Essas imagens nos falam de amor e de ódio. O amor pela cidade em que vivemos, o amor pela cidade que ela pode ser, o amor da utopia urbana, da cidade que é de todos e não só de alguns, o amor dos que, habitando a cidade, fizeram-na também habitante do próprio coração e da própria consciência. Quando não se ama o lugar da vida, não se vive, apenas se está ou se passa. Ódio, porque há consumo predatório da cidade por aqueles que a sujam, que cospem nela, que jogam lixo pelas ruas, que atiram papel no chão, saco de pipoca, copo de sorvete, maço de cigarro vazio, lata de cerveja e de refrigerante. Os que acham que são espertos porque se apropriam do que não lhes pertence, que pertence a todos. A condição humana não se expressa nessas manifestações de egoísmo.
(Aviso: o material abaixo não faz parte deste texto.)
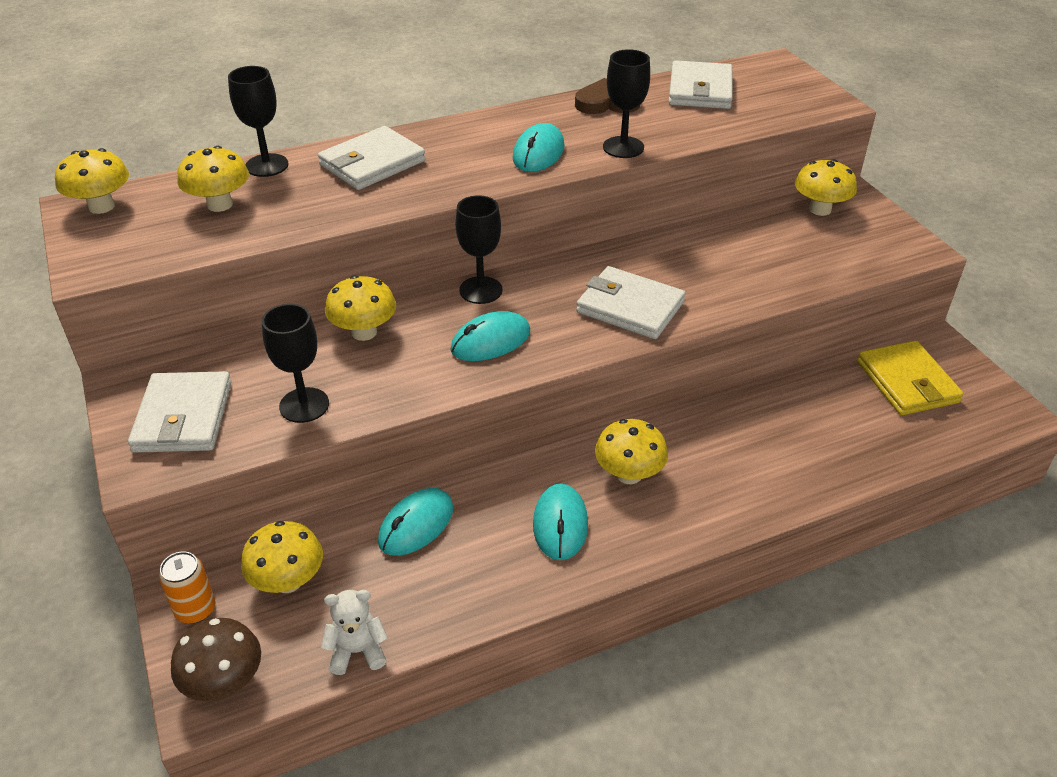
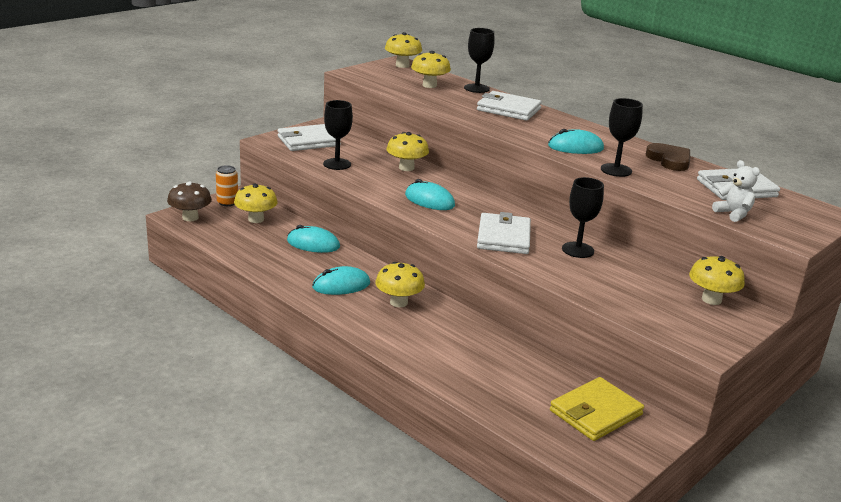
camera: 65 degrees right, 15 degrees down
white teddy bear [321,590,388,675] -> white teddy bear moved to [712,160,760,222]
black goblet [456,195,502,304] -> black goblet moved to [562,177,604,258]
Alexandre Orion limpa pacientemente o negror da fuligem que mata, cuspida pelos carros na brancura da nossa liberdade e da nossa vida. Nas trevas da fuligem da incivilidade, sua obra é um manifesto esteticamente fino e belo.

Artista plástico e designer, o paulistano Alexandre Orion há dez anos semeia suas obras de arte nas paredes abandonadas da cidade. Nessas intervenções questiona o que a cidade faz consigo mesma, questiona o incivilizado desprezo pelo lugar em que vivemos. Expõe-se nas madrugadas frias para fixar por um instante o efêmero do seu grafite, para fazer a sua arte do instante, para revelar a delicadeza do que se despreza, para valorizar o que se deprecia. Fotógrafo, a fotografia preserva sua obra de rua, ameaçada pela fragilidade de muros e paredes, pela vulgaridade que a cerca. Sua obra é uma das vivas expressões da modernidade, artística e efêmera ao mesmo tempo, duradoura no significado e passageira na materialidade. Nos lugares em que pode ser vista, é vista num lampejo.
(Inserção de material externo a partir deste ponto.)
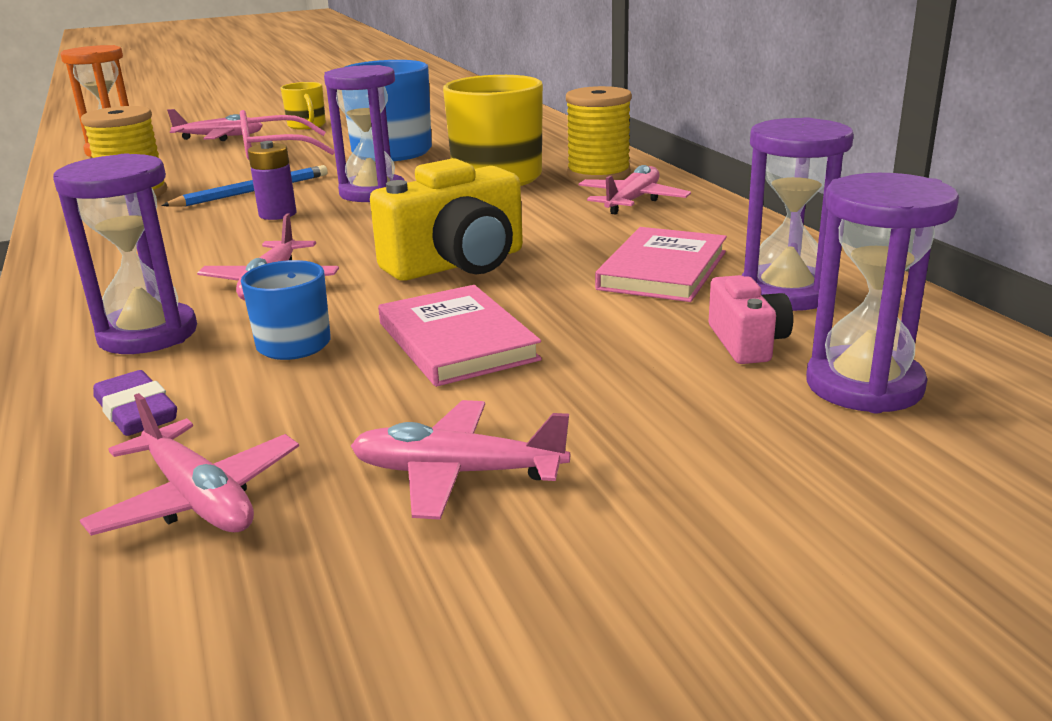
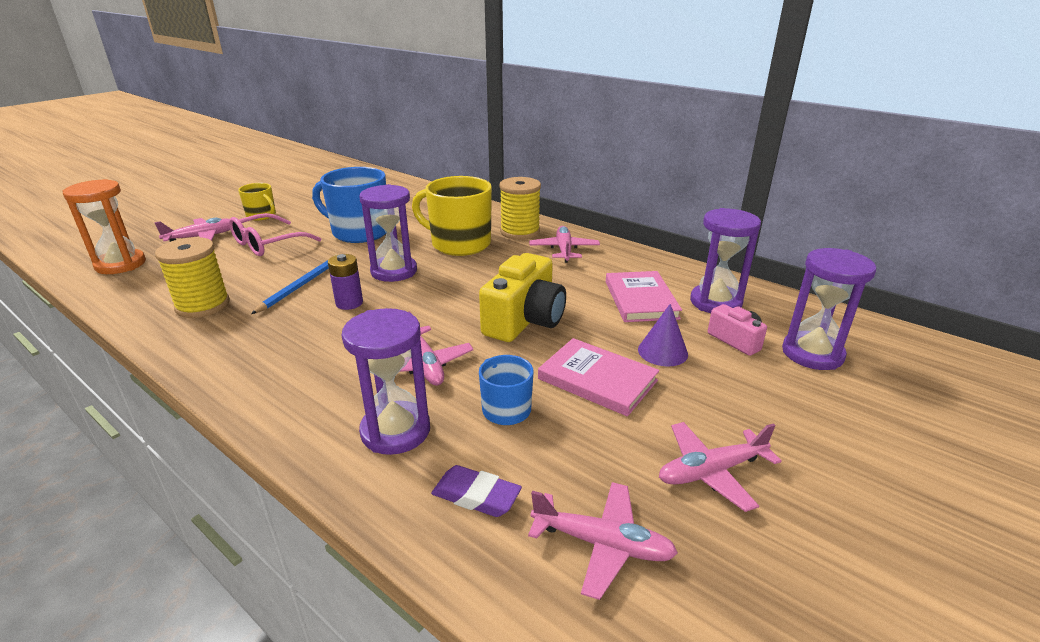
camera: 30 degrees left, 5 degrees up
none -> purple cone [638,304,688,366]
Tesouros da cidade não são apenas as obras que atravessaram o tempo, que até mesmo atravessaram a névoa densa do desamor pelo lugar do nosso dia a dia. Tesouros são também as muitas manifestações da criação humana sem o destino seguro da durabilidade e da permanência, como as dos museus e das praças. Deles nos lembraremos porque o belo e o que tem sentido os inscreveram na nossa memória. É nela que o efêmero se perpetua.

Falarão as próximas gerações através das nossas lembranças. Diremos aos nossos netos que um dia, no nosso tempo, alguém saiu pela cidade proclamando a beleza da vida, para que eles pudessem ter o seu tempo e o tempo de seu sonho. E eles nos invejarão por não terem tido o privilégio de ver a obra de arte nascendo e ficando nessa que é a mais duradoura das galerias, aparentemente perdida nas ruínas do tempo que flui.

José de Souza Martins - Professor de Sociologia
Publicado em O Estado de S. Paulo, 23 de setembro de 2006, p.C9.